Problem they solve: As businesses attempt to base decisions on data, many are running up against performance limitations posed by legacy computing infrastructures. For instance, many enterprises adopting next-generation AI and machine learning applications see limited returns because when using legacy systems, they cannot access the immediate and constant flow of data necessary to achieve peak performance.

Weka.IO argues that applications tethered to legacy storage systems cannot deliver the necessary throughput needed to support AI and machine learning workloads because they were engineered during a time when slower networking technologies were the standard. As a result, the data gets bottlenecked between the storage and compute layers. 

How they solve it: Weka.IO’s low-latency flash-optimized parallel file system is designed to accelerate compute-intensive applications by ensuring a constant supply of data to the applications.

Weka.IO’s Matrix is a software-based, scale-out storage solution that provides all-flash performance on NVMe, SAS or SATA storage. The software can be run on commodity X86 server infrastructure, deployed on-premises and in public or hybrid clouds.

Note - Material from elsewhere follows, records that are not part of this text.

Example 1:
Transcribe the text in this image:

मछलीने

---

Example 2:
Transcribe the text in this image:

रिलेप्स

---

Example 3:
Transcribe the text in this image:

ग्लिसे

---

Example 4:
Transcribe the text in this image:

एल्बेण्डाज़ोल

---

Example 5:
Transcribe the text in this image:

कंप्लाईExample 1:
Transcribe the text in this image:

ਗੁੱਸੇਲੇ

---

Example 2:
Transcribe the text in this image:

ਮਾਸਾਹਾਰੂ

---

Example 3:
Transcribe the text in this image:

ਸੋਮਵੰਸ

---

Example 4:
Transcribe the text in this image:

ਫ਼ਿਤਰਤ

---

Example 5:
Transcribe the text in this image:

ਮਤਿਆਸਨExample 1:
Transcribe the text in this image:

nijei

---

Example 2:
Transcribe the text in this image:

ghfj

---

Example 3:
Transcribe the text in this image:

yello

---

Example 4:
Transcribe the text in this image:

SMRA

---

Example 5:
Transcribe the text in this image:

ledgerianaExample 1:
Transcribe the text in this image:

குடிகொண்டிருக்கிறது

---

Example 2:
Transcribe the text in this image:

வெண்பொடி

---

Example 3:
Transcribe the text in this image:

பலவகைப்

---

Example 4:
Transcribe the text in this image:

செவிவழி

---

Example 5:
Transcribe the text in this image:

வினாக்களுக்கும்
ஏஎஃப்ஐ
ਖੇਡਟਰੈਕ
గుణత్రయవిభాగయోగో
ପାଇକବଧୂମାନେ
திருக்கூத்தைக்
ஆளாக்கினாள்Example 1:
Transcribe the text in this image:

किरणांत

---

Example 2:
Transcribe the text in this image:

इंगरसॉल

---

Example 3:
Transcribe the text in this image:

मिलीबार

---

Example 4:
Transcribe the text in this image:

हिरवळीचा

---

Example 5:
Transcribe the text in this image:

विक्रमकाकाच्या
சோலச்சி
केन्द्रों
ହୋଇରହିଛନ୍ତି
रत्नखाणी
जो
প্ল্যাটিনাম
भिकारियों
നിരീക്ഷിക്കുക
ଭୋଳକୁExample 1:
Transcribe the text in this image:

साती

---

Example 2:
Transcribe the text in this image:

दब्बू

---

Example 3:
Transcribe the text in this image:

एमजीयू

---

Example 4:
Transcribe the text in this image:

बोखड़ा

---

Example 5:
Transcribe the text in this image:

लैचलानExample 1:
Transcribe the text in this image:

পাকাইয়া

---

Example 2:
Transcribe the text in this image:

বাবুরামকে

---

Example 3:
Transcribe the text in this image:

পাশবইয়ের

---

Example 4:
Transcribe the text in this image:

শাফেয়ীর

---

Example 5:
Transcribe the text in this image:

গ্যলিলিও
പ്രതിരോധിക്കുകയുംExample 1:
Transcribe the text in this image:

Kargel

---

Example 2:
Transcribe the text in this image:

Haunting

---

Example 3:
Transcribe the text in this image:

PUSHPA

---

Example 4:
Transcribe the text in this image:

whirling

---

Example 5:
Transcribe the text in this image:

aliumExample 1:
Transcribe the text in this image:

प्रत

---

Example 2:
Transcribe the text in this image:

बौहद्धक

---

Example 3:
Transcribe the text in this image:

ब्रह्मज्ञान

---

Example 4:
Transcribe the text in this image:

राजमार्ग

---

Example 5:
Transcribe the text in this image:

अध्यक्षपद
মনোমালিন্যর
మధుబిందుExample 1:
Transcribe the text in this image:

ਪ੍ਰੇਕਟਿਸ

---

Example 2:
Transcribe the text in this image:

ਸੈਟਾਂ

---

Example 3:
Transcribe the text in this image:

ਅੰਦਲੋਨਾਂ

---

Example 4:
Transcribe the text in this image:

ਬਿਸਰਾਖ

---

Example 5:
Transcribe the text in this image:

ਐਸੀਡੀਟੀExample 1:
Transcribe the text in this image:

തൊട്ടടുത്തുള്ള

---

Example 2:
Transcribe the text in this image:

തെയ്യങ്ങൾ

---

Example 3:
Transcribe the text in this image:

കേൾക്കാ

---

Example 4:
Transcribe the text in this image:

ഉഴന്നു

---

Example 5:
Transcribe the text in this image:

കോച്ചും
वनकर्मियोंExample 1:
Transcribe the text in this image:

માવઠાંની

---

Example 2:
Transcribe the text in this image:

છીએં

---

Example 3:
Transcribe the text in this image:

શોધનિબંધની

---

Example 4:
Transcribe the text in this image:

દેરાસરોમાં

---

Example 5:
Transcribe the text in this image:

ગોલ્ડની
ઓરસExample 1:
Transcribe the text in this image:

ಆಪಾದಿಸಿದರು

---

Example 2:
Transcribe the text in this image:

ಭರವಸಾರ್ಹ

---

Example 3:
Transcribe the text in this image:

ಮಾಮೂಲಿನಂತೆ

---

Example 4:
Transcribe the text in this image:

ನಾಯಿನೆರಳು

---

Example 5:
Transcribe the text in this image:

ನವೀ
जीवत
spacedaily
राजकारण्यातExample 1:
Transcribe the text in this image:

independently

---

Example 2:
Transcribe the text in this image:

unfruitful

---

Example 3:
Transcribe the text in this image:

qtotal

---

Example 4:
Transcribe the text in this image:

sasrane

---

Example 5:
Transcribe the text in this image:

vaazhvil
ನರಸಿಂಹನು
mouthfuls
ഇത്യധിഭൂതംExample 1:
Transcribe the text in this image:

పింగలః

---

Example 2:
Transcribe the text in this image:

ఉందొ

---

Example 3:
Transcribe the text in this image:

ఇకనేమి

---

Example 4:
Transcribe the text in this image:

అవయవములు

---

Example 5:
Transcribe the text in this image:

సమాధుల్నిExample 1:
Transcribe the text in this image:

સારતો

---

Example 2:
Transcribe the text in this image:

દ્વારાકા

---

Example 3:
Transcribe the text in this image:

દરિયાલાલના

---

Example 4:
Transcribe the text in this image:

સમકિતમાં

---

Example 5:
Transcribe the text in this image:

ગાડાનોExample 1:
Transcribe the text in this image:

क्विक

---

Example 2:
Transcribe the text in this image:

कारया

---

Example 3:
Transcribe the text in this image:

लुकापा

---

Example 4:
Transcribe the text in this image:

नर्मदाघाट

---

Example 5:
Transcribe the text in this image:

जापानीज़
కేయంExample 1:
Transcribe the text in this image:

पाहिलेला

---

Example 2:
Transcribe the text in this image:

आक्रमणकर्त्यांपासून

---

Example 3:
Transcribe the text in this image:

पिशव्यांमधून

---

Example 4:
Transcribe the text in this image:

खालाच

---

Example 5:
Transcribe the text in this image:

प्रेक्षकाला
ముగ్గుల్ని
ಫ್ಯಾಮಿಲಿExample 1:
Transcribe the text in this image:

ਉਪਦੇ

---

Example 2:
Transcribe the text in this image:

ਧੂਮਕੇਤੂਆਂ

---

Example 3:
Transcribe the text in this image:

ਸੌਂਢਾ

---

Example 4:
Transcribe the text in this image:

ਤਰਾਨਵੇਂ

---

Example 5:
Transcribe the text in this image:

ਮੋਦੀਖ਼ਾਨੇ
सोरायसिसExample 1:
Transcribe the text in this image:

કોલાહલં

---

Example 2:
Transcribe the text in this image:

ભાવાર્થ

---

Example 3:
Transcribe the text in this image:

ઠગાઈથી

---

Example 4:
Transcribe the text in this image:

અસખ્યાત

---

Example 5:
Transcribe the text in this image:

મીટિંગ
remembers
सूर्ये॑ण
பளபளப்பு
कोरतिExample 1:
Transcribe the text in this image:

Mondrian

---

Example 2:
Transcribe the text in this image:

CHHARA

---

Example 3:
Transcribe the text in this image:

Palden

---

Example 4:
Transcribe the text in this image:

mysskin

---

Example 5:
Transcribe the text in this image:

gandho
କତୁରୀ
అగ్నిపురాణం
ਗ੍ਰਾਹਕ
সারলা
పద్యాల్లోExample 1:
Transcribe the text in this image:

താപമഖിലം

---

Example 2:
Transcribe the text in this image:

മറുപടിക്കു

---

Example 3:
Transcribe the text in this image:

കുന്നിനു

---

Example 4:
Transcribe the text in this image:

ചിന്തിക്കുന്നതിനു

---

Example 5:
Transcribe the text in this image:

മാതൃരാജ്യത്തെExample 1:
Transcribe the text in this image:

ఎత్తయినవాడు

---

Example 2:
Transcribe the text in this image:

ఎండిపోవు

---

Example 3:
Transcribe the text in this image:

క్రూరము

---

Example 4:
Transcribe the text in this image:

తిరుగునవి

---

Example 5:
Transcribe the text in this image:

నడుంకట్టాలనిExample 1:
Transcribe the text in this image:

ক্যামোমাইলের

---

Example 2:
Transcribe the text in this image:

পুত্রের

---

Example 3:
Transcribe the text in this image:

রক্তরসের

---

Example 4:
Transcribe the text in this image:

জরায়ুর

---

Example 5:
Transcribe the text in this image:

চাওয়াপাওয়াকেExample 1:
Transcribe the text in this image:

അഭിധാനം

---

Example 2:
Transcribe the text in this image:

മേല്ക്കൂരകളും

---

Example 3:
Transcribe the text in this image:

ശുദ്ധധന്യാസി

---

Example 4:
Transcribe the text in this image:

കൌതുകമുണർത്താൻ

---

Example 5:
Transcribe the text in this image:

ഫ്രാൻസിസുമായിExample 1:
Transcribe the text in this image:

With Matrix, enterprises are able to dynamically scale performance independent of capacity based on application needs. The software can be deployed as a dedicated storage appliance or hyperconverged with the applications on Ethernet and InfiniBand networks.

Competitors include: IBM, Dell EMC, Elastifile, Hedvig and ioFabric Customers include: TuSimple, Zebra, Mellanox, Innoviz, and ICarbonx 

Why they’re a hot startup to watch: Weka.IO has ample funding and a solid senior management team in place. Liran Zvibel (CEO) and Omri Palmon (COO), two of Weka.IO’s co-founders, previously led engineering and marketing at storage startup, XIV, which was acquired by IBM, and the startup already has a handful of named customers.

That should give the company enough runway to carve out a viable niche in the hybrid-cloud infrastructure market. Their early targets – compute-intensive niches that include AI, machine learning, life sciences and manufacturing – are fast-growth, land-grab markets that offer reasonably level playing fields against incumbents.